Worried? You don’t have to be. If you can achieve customer trust, and keep it, then your business has a fighting chance. You will make mistakes, of course, but if you have done enough to win your customer’s trust, they might stick with you, provided you make amends. However, if you neglect your customers, make mistakes that can’t be easily rectified with a simple apology and a promise to do better, then your business will be in a precarious position. The onus is on you and the way you run your business.
How You Can Gain Your Customer’s Trust
1. Offer excellent customer service. To avoid negative word-of-mouth, be a business that engenders positive word-of-mouth instead. Whenever a customer (or potential customer) contacts you, talk to them with respect and politeness. When they make a complaint, deal with the issue in a fair manner. Should they make a query, don’t brush them off with a glib response. As a business owner, you need to be professional but kind. Your customer’s need to know that you have their best interests at heart; that they aren’t just a commodity to boost your company’s profits.
2. Use your website. For starters, your website needs to look professional. If it is littered with spelling mistakes and broken links, you aren’t going to win over the trust of anybody looking to buy from you. After all, if your website isn’t up to par, your site visitors might assume the same is true of the rest of your business. Secondly, use your website to attract positive feelings in the people who have stopped by to see what you have to offer. With the services of Corporate Photography, you can display pictures of happy staff and customers within your business. You can display testimonials from the people who have used your business in the past. And you can proudly display professional affiliations and certifications your business has achieved. If your website looks the part, and if you can display signs of success, you might well achieve trust from both your customers and your soon-to-be customers.
3. Run an ethical business. Business giants such as Amazon and Walmart have been accused of unethical practices because of the way they treat their staff. Nestle has long been subjected to boycotts for a range of bad business practices, including the irresponsible way they market baby milk to the third world. Primark came under fire for their use of child labour. And there have been many instances of companies damaging the environment, from Pepsico who allegedly trashed rainforests to further their production of palm oil, to Exxon and their large-scale greenhouse gas emissions. While many people continue to use these companies, there are still those who actively avoid them, because they, as we all should, care about the world and its people. The lesson for you is simple: run an ethical business. By treating your staff well and by taking steps to green your business, you won’t receive the media and customer backlash that the aforementioned businesses have already received. An ethical business is a trustworthy business, and many customers will be looking for evidence of this when they visit your website and research your company.

========================================

_Questions to answer:_
**1)** In the customer trust text, which company is said to have faced boycotts partly over how it marketed baby milk to the third world?
**2)** Resume the customer trust text, picking up right after its last sentence.
The listing plays no part in this work.

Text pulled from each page
========================================

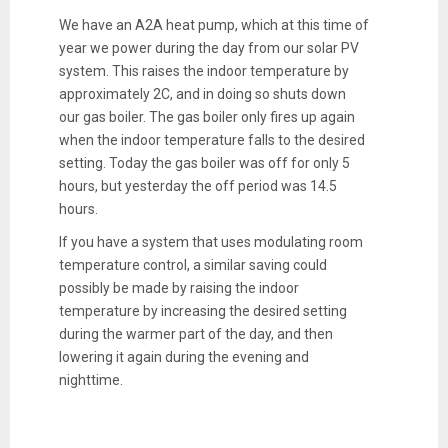
We have an A2A heat pump, which at this time of
year we power during the day from our solar PV
system. This raises the indoor temperature by
approximately 2C, and in doing so shuts down
our gas boiler. The gas boiler only fires up again
when the indoor temperature falls to the desired
setting. Today the gas boiler was off for only 5
hours, but yesterday the off period was 14.5
hours.
If you have a system that uses modulating room
temperature control, a similar saving could
possibly be made by raising the indoor
temperature by increasing the desired setting
during the warmer part of the day, and then
lowering it again during the evening and
nighttime.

========================================

_Exercise responses:_
**1)** Nestle

**2)**
4. Deliver on your promises. If you say you are going to do something, then do it! It’s a no-brainer. As soon as you break your promises, you are going to tarnish the trust others have put in you. So, don’t promise such things as next-day delivery if you know this can’t always be achieved. Don’t promise a cheaper price guarantee against your competitors if your business can’t sustain it. And don’t promise anything on your website or in your promotional materials if there is a chance that you won’t be able to live up to your bold statements. As we said earlier, mistakes can be made, but if you continually renege on your so-called promises, you will lose all trust in your customers, and your business will suffer the consequences.
Thinking about your business and what we have said thus far, how would you rate your operation? Put yourself in the shoes of a potential customer.
– Would you be happy to use your business?
– Would your website engender trust in you?
– Would your staff instill you with positive feelings?
– Would you be satisfied that your business practices were compliant with ethical standards?
– Would you, as somebody who has the power to choose from a range of companies, favour your business as your number one choice?
If you have any doubts, then the same is probably true of your customers and business visitors. By taking a step back, and considering how somebody else might feel, you can then do what needs to be done to win that all-important trust. As we said earlier, the onus is on you. And should you earn your customer’s trust, do what you can to keep it. Continue to run an excellent business. Back up your promises with your actions. And run a business that you can be proud of.
But should you make a mistake? Should you break your customer’s trust? Quickly do what needs to be done to make reparation. Make a public apology, and show your customers what you can do to make things better. The sooner you take action, the better, as that negative word-of-mouth will start to spread if you don’t take the proverbial bull by the horns and do something to turn things around.
So, think about what we have said today, and do what needs to be done, for your benefit, as well as for the benefit of your customers. Because as we said, customer trust is essential if you want to survive in business.